Il y a chez Zola un côté femelle et même un côté mémère. Voir en particulier l'obsession du gaspillage. Zola en plaisante lui-même, chargeant ses portraits d'avares (la servante du docteur Pascal) - mais c'est pour nous peindre ensuite, chez les maîtres, un bel écroulement, une belle ruine, une superbe déconfiture.

Femelle aussi, son apologie de la maternité, de la fécondité, de la pondeuse. Il est constant par ailleurs qu'en dépit de la réputation que lui ont valu ses scènes de Bourse, de grève, de grands magasins, etc., Zola est le romancier des intérieurs, des maisonnées, des terriers.

Femelle enfin son attendrissement, dans Le Docteur Pascal, pour le couple Pascal-Clotilde. Il s'agit en effet moins ici de romantisme que de sentimentalisme. Et, cette fois encore, ce que Zola a versé de sa vie pour faire ce roman (liaison avec sa bonne, qui lui donne deux enfants) sert mal l'intrigue et il ne parvient pas tout à fait à nous rendre crédible son docteur Pascal amoureux.

Le discours sur l'hérédité lui-même n'excède jamais le registre des bonnes femmes, le menton de son papa et les yeux de sa maman, et les vieilles histoires de la veine : pour l'alcool, il tient de son grand-père.
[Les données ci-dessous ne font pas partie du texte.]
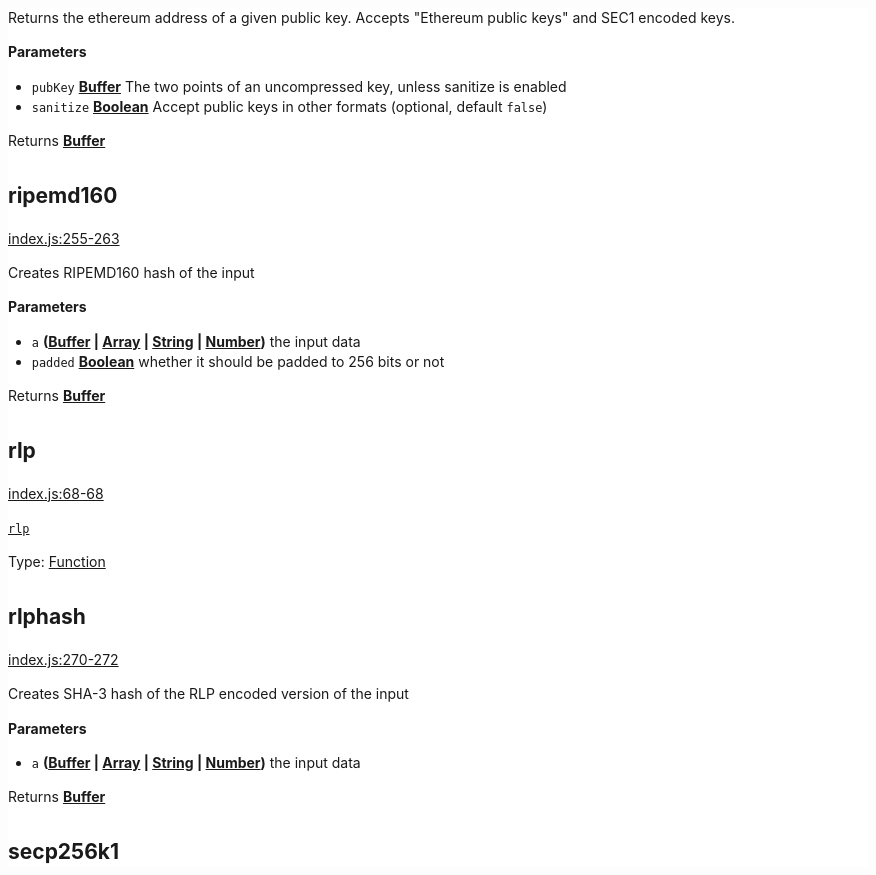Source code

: Returns the ethereum address of a given public key.
Accepts "Ethereum public keys" and SEC1 encoded keys.

**Parameters**

-   `pubKey` **[Buffer](https://nodejs.org/api/buffer.html)** The two points of an uncompressed key, unless sanitize is enabled
-   `sanitize` **[Boolean](https://developer.mozilla.org/docs/Web/JavaScript/Reference/Global_Objects/Boolean)** Accept public keys in other formats (optional, default `false`)

Returns **[Buffer](https://nodejs.org/api/buffer.html)** 

## ripemd160

[index.js:255-263](https://github.com/ethereumjs/ethereumjs-util/blob/9396416913125711e526a05591e3ce8471c3a528/index.js#L255-L263 "Source code on GitHub")

Creates RIPEMD160 hash of the input

**Parameters**

-   `a` **([Buffer](https://nodejs.org/api/buffer.html) \| [Array](https://developer.mozilla.org/docs/Web/JavaScript/Reference/Global_Objects/Array) \| [String](https://developer.mozilla.org/docs/Web/JavaScript/Reference/Global_Objects/String) \| [Number](https://developer.mozilla.org/docs/Web/JavaScript/Reference/Global_Objects/Number))** the input data
-   `padded` **[Boolean](https://developer.mozilla.org/docs/Web/JavaScript/Reference/Global_Objects/Boolean)** whether it should be padded to 256 bits or not

Returns **[Buffer](https://nodejs.org/api/buffer.html)** 

## rlp

[index.js:68-68](https://github.com/ethereumjs/ethereumjs-util/blob/9396416913125711e526a05591e3ce8471c3a528/index.js#L68-L68 "Source code on GitHub")

[`rlp`](https://github.com/ethereumjs/rlp)

Type: [Function](https://developer.mozilla.org/docs/Web/JavaScript/Reference/Statements/function)

## rlphash

[index.js:270-272](https://github.com/ethereumjs/ethereumjs-util/blob/9396416913125711e526a05591e3ce8471c3a528/index.js#L270-L272 "Source code on GitHub")

Creates SHA-3 hash of the RLP encoded version of the input

**Parameters**

-   `a` **([Buffer](https://nodejs.org/api/buffer.html) \| [Array](https://developer.mozilla.org/docs/Web/JavaScript/Reference/Global_Objects/Array) \| [String](https://developer.mozilla.org/docs/Web/JavaScript/Reference/Global_Objects/String) \| [Number](https://developer.mozilla.org/docs/Web/JavaScript/Reference/Global_Objects/Number))** the input data

Returns **[Buffer](https://nodejs.org/api/buffer.html)** 

## secp256k1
Et voici l'essentiel : l'échec - et non seulement l'échec du roman mais celui du dessein général des Rougon-Macquart - m'apparaît surtout dans ceci que Le Docteur Pascal, roman de l'hérédité, ne parvient jamais à être un roman scientifique. Ecrire, comme le fait Armand Lanoux (préface de l'édition en Livre de poche, 1978), qu'il s'agit « du roman de la science »  me paraît une simple commodité d'expression, une formule. Prétendre, comme le fait cet auteur, qu'il s'agit d'« un des premiers romans scientifiques »  (en 1893 !) est ahurissant. Le seul passage se préoccupant tant soit peu de science est celui de la mort de l'oncle. Macquart meurt par « combustion humaine spontanée  »,  comme le Krook de Bleak House de Dickens. Cette irruption dans ce qu'on n'appelait pas encore les sciences parallèles n'est d'ailleurs point justifiée. Elle ne sert pas à l'intrigue - car si Pascal découvre que la vieille Rougon assistait à la scène et a laissé brûler le malheureux, il ne la dénonce point. La combustion spontanée du vieil alcoolique nous apparaît seulement, avec le recul, comme un trait de bêtise de plus - tout comme la description de l'enfant dégénéré Charles, qui saigne en dormant et meurt exangue.